Yalda Ali, another presenter with Tolo News, suggested that the new decree was an attempt to take women off the air.
In a video posted online, she thanked her male colleagues for the show of solidarity while asking them how far they would be willing to go in supporting their female colleagues.
“This is a step by step [process]. Today, I’m ordered to wear a mask to cover half of my face. Tomorrow, I will be ordered to wear a burqa so that I’m completely covered… Will my [male] colleagues wear a burqa, too?” Yalda said.
“When our voices will be declared [un-Islamic] and women will be removed from the media, will my male colleagues protest by resigning?” she added.
Mohammad Akif Sadeq Mohajir, the spokesman for the Taliban’s Ministry for the Promotion of Virtue and Prevention of Vice, claimed that the group was not against female presenters.
"We have no intention of removing them from the public scene or sidelining them, or stripping them of their right to work," he told AFP.
Meanwhile, Taliban spokesman Zabihullah Mujahid claimed the order for female presenters to cover their faces had religious justification, telling RFE/RL’s Radio Azadi that it promotes women’s “chastity and dignity.”
'Women’s Rights Crisis'
But that has been rejected by Afghans and foreigners alike.

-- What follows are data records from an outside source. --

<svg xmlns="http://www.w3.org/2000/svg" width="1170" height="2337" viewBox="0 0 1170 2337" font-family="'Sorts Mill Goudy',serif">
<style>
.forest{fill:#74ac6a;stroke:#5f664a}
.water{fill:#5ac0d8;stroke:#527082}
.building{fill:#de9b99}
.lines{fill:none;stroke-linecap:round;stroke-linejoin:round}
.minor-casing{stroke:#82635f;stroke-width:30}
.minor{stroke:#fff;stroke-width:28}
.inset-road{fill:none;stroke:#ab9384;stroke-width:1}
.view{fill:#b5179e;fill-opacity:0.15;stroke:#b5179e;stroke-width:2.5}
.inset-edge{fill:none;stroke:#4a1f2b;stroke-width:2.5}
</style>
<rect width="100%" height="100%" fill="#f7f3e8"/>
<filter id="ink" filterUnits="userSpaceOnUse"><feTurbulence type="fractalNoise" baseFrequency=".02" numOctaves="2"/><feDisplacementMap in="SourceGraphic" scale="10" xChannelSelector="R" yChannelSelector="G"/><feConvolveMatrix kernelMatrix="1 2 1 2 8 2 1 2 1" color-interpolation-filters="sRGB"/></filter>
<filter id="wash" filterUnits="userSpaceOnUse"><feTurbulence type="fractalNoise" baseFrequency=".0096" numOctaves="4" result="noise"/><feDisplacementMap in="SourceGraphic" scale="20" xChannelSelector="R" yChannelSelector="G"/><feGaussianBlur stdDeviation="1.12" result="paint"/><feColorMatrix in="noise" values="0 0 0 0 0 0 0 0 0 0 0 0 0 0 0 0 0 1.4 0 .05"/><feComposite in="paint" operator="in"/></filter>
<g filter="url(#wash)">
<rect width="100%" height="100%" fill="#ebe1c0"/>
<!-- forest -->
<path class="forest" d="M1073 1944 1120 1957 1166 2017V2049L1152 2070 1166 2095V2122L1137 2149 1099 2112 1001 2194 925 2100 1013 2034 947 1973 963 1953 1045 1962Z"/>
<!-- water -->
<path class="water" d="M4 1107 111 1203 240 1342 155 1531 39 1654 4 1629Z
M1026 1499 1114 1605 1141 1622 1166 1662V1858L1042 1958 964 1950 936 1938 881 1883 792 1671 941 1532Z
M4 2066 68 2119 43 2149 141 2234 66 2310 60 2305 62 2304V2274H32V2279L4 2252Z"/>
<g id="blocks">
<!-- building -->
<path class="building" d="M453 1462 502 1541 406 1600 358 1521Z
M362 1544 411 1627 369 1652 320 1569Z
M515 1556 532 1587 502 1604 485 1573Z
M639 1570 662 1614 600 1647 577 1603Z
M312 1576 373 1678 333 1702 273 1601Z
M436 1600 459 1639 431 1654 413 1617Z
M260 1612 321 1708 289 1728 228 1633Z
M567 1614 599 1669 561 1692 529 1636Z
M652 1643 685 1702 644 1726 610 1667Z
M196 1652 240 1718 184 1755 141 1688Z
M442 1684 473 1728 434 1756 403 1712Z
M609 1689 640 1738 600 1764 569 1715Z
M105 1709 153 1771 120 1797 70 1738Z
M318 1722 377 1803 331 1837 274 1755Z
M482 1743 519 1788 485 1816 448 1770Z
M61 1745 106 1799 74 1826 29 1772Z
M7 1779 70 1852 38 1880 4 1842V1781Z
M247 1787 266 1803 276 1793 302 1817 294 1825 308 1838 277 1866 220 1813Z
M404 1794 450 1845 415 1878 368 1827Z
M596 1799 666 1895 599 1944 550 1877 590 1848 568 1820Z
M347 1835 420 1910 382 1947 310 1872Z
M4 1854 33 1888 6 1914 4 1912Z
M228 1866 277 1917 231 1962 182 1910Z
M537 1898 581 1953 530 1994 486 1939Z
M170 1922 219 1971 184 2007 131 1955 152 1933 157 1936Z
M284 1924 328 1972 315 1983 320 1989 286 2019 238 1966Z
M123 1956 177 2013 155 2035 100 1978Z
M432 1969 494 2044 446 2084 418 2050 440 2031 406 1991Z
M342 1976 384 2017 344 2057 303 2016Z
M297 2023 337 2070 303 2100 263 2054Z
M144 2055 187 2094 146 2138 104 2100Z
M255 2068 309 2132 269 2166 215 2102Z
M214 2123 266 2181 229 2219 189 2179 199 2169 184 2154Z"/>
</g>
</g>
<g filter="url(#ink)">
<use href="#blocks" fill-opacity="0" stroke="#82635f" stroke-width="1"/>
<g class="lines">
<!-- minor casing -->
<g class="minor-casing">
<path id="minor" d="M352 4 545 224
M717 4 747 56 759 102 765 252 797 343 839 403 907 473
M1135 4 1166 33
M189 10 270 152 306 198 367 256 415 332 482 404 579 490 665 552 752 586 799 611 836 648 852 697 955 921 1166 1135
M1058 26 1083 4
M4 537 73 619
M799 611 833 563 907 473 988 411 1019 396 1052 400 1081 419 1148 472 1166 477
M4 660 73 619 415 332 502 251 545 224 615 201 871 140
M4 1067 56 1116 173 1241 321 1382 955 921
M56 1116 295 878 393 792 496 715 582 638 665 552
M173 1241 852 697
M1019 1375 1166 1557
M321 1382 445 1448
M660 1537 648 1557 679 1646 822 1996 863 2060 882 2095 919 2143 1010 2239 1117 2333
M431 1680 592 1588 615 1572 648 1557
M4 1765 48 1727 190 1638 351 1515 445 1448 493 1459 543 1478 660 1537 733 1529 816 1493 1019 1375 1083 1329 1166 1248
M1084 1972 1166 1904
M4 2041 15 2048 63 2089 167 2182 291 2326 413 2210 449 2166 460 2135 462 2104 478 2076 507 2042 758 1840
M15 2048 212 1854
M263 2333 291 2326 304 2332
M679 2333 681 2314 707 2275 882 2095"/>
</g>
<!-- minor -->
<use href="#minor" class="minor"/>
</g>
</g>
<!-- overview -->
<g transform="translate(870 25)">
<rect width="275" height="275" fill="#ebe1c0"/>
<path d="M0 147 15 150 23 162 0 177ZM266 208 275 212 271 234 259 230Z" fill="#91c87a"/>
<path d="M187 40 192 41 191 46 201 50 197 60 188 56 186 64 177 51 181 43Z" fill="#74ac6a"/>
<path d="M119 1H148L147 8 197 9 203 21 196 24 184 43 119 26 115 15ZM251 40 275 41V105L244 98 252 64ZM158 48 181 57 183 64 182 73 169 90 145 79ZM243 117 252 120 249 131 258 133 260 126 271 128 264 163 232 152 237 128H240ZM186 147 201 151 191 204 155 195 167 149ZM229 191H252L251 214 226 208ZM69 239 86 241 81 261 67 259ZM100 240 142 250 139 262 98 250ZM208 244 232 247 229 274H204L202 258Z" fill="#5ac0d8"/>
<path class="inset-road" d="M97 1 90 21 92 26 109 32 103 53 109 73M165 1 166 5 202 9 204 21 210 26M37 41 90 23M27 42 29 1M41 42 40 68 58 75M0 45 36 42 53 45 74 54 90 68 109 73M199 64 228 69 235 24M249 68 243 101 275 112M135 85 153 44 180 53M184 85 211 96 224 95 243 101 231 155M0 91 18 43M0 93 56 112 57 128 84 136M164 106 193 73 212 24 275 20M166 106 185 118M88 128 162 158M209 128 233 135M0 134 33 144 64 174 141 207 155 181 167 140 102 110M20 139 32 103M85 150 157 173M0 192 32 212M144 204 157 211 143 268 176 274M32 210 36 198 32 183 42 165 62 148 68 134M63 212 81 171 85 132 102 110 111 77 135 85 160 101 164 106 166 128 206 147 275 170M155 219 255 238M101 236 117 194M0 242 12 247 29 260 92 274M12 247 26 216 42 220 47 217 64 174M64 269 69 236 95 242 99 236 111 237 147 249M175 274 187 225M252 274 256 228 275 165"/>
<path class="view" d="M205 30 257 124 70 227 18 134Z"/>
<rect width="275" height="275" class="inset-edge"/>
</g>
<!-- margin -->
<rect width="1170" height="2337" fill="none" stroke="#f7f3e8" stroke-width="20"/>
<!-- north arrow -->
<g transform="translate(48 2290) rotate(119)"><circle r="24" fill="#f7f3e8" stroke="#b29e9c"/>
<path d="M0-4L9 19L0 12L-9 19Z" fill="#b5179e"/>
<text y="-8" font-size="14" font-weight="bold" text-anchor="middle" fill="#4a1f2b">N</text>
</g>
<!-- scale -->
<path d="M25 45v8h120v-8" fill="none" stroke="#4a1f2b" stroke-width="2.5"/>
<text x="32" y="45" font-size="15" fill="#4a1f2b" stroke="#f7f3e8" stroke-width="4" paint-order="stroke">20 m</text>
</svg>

Female and male journalists and presenters across the world protested the decree by posting photos with face masks using the #FreeHerFace hashtag, including Spanish journalist and former politician Pilar Rahola and Jon Williams, the managing director of Ireland’s RTE News.
Support for Afghan female presenters also came from Ziauddin Yousafzai, the father of Pakistani Nobel Peace Prize winner Malala Yousafzai. He protested the decree while also highlighting the Taliban’s ban on girls attending secondary school.
“Faces are windows to our souls and personalities. Our faces are our identities. It is our basic human right to show our identities. Also, when girls are enrolled in schools, they get an identity,” he wrote on Twitter on May 24 while posting a photo of himself with his wife, Toor Pekai Yousefzai, with both wearing face masks.
The New York-based Human Rights Watch (HRW) said in a May 23 statement that foreign diplomats meeting the Taliban should support the #FreeHerFace campaign and speak out against the Taliban’s violations of women's rights.
“Women journalists are just the latest casualties in what has become the most serious women’s rights crisis in the world,” HRW said. “But the Taliban are not immovable, and coordinated pressure has the potential to impact their decisions. Donors and governments owe it to Afghan women and girls to do more to defend their rights."
Since the Taliban regained power, many Afghan female journalists have been forced to quit their jobs. Others have fled the country while those remaining have gone into hiding.
In September, the French media watchdog Reporters Without Borders said that, despite the Taliban’s assurances, women journalists would be allowed to keep working, fewer than 100 of Kabul’s 700 women journalists were still working.